Yazın son demlerini yaşıyoruz. Serinlik getiren esintiler, sonbaharın habercisi olarak kapımızı çalıyor. Ancak bu esintiyle beraber bir heyecan, bir telaş da hafifçe yüreğimize dokunuyor. 11 Eylül'de başlayacak olan yeni eğitim yılı için sayılı günler kaldı. Kimimiz bu döneme sevinçle, kimimiz tedirginlikle, kimimiz de merakla yaklaşıyor. Yeni bir eğitim yılı, yeni umutlarla başlamak için bekliyor.
***
Geçen yıllarda pandemi sebebiyle eğitimde yaşanan aksamalar, hem öğrencileri hem de velileri zorlamıştı. Uzaktan eğitimle geçen günler, sadece teknolojik cihazlarla sınırlı kalmamış, aynı zamanda sosyal ilişkilerin, sınıf dinamiklerinin ve birebir eğitimin kıymetini de bir kez daha anlamamıza vesile olmuştu. Şimdiyse 11 Eylül'de kapılarını tekrar açacak olan okullar, birçok öğrenci için tekrar arkadaşlarına, öğretmenlerine kavuşma, sınıf ortamının sıcaklığını hissetme fırsatı demek.
***
Bu yeni dönem, öğrencilere bilgi kazandırmaktan çok daha fazlasını vaat ediyor.

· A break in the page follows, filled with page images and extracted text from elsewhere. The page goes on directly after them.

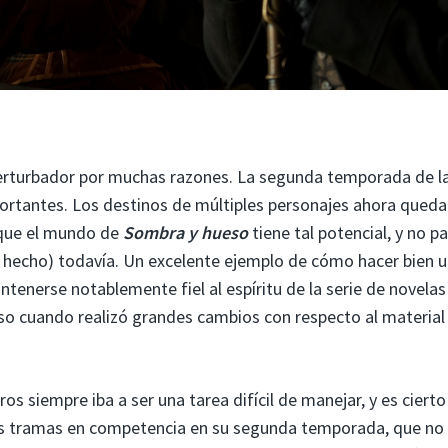
rturbador por muchas razones. La segunda temporada de la
rtantes. Los destinos de múltiples personajes ahora qued
rque el mundo de
Sombra y hueso
tiene tal potencial, y no p
hecho) todavía. Un excelente ejemplo de cómo hacer bien 
antenerse notablemente fiel al espíritu de la serie de novelas
uso cuando realizó grandes cambios con respecto al material
os siempre iba a ser una tarea difícil de manejar, y es ciert
as tramas en competencia en su segunda temporada, que no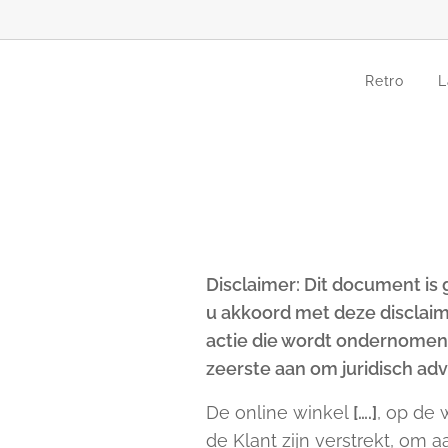
Retro
L
Disclaimer: Dit document is
u akkoord met deze disclaim
actie die wordt ondernomen,
zeerste aan om juridisch ad
De online winkel
[….]
, op de
de Klant zijn verstrekt, om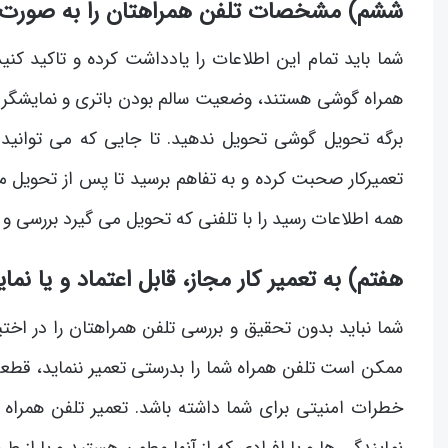
ششم) مشخصات تلفن همراهتان را به صورت 
شما باید تمام این اطلاعات را یادداشت کرده و تاکید کن
همراه گوشی هستند، وضعیت سالم بودن باتری و نمایشگر و نر
برگه تحویل گوشی تحویل ندهید. تا جایی که می توانید د
تعمیرکار صحبت کرده و به تفاهم برسید تا پس از تحویل مو
همه اطلاعات رسید را با تلفنی که تحویل می گیرد بررسی و
هفتم) به تعمیر کار مجاز، قابل اعتماد و یا نما
شما نباید بدون تحقیق و بررسی تلفن همراهتان را در اختیار 
ممکن است تلفن همراه شما را بدرستی تعمیر ننماید، قطعه 
خطرات امنیتی برای شما داشته باشد. تعمیر تلفن همراه
نمایندگی ها و یا افرادی که از آنها مطمن هستید و یا از ط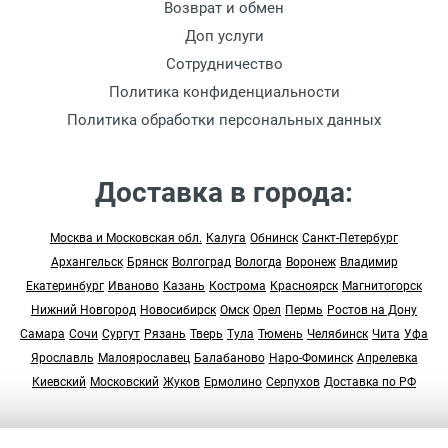
Возврат и обмен
Доп услуги
Сотрудничество
Политика конфиденциальности
Политика обработки персональных данных
Доставка в города:
Москва и Московская обл.
Калуга
Обнинск
Санкт-Петербург
Архангельск
Брянск
Волгоград
Вологда
Воронеж
Владимир
Екатеринбург
Иваново
Казань
Кострома
Красноярск
Магнитогорск
Нижний Новгород
Новосибирск
Омск
Орел
Пермь
Ростов на Дону
Самара
Сочи
Сургут
Рязань
Тверь
Тула
Тюмень
Челябинск
Чита
Уфа
Ярославль
Малоярославец
Балабаново
Наро-Фоминск
Апрелевка
Киевский
Московский
Жуков
Ермолино
Серпухов
Доставка по РФ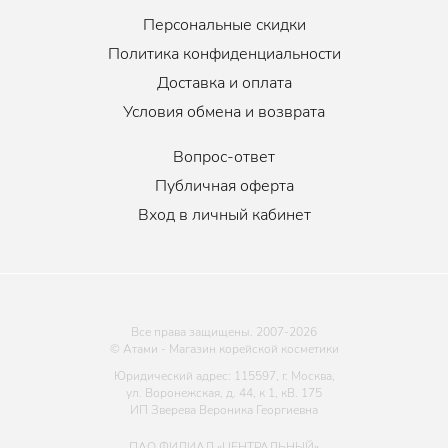
Персональные скидки
Политика конфиденциальности
Доставка и оплата
Условия обмена и возврата
Вопрос-ответ
Публичная оферта
Вход в личный кабинет
Все права защищены. 2007-
2026
© Атами - Магазин корейской косметики
Юридический адрес: 115597, г. Москва,
ул. Воронежская, д. 44, к 1, кВ. 175
ИП Зверева Вероника Георгиевна
ПАО ФИЛИАЛ «ЦЕНТРАЛЬНЫЙ»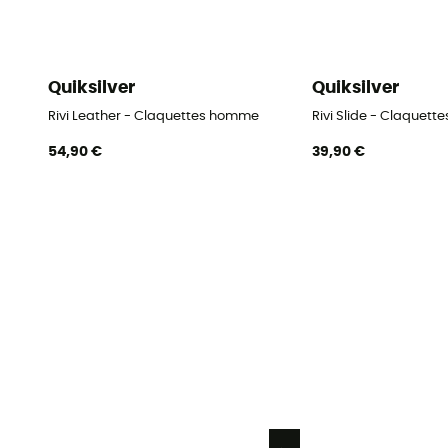
Quiksilver
Quiksilver
Rivi Leather - Claquettes homme
Rivi Slide - Claquet
54,90 €
39,90 €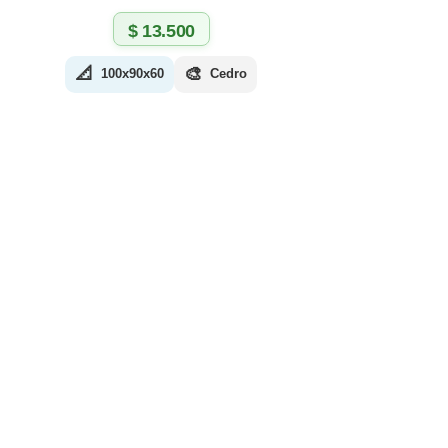
$
13.500
📐
🎨
100x90x60
Cedro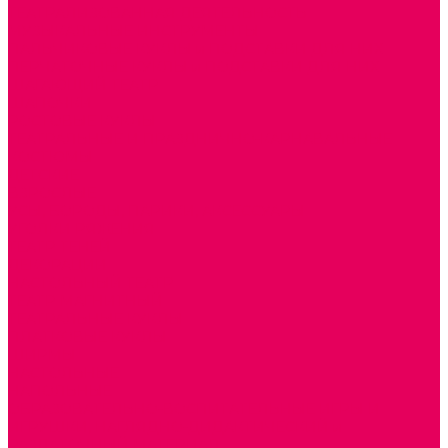
ТЕАТРАЛИЗОВАННАЯ ДЕЯТЕЛЬНОСТЬ
МУЗЫКАЛЬНЫЕ ИНСТРУМЕНТЫ
ПАЛЬЧИКОВЫЕ КУКЛЫ и ПОДСТАВКИ ДЛЯ НИХ
ПЕРЧАТОЧНЫЕ КУКЛЫ и ПОДСТАВКИ ДЛЯ НИХ
ШАГАЮЩИЙ ТЕАТР
ШАПОЧКИ
РОСТОВЫЕ КУКЛЫ
ТЕАТРАЛЬНЫЕ И ПРАЗДНИЧНО-КАРНАВАЛЬНЫЕ
КОСТЮМЫ
ДЕТСКИЕ
ВЗРОСЛЫЕ
УСЫ, БОРОДЫ, ПАРИКИ, АКСЕССУАРЫ
УГОЛКИ РЯЖЕНИЯ
ТЕАТР ТЕНЕЙ
ДЕКОРАЦИИ
НАСТОЛЬНЫЙ ТЕАТР
ТЕАТР МАГНИТНЫЙ
ТЕАТРАЛЬНЫЕ КУКЛЫ
ПЛАТКОВЫЕ КУКЛЫ
ШИРМЫ
НАСТОЛЬНЫЕ
НАПОЛЬНЫЕ
ОБРАЗОВАТЕЛЬНО-ВОСПИТАТЕЛЬНЫЕ ИГРЫ И
ИГРУШКИ, НАГЛЯДНО-ДИДАКТИЧЕСКИЙ и
РАЗДАТОЧНЫЙ МАТЕРИАЛ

Eğitim, sadece derslerde öğrendiklerimizle sınırlı değil. Okul koridorlarında, sınıf aralarında, teneffüslerde, kantinde yaşadığımız anılar da en az matematik veya edebiyat dersi kadar önemli. Çünkü bu anılar, bireyin sosyal gelişimine katkıda bulunuyor.
***
Ancak unutmamamız gereken bir şey var: Sağlık her şeyden önemli. Okulların açılmasının sevinci içinde, hem kendi sağlığımızı hem de başkalarının sağlığını korumak için gerekli önlemleri almamız, sorumluluklarımızı yerine getirmemiz gerekiyor. Maske, mesafe ve temizlik kurallarına uymak, bu süreçte en önemli görevlerimizden.
***
Son olarak, yeni eğitim yılında tüm öğrencilere başarılar dilerim. Öğrencilere düşen, sadece derslerinde başarılı olmak değil, aynı zamanda bu süreçte empati, hoşgörü ve dayanışma duygularını da geliştirmek. Öğretmenlere, öğrencilere ve velilere sağlıklı, başarılı ve dolu dolu bir eğitim yılı temenni ediyorum. Unutmayın, her yeni başlangıç yeni bir umuttur.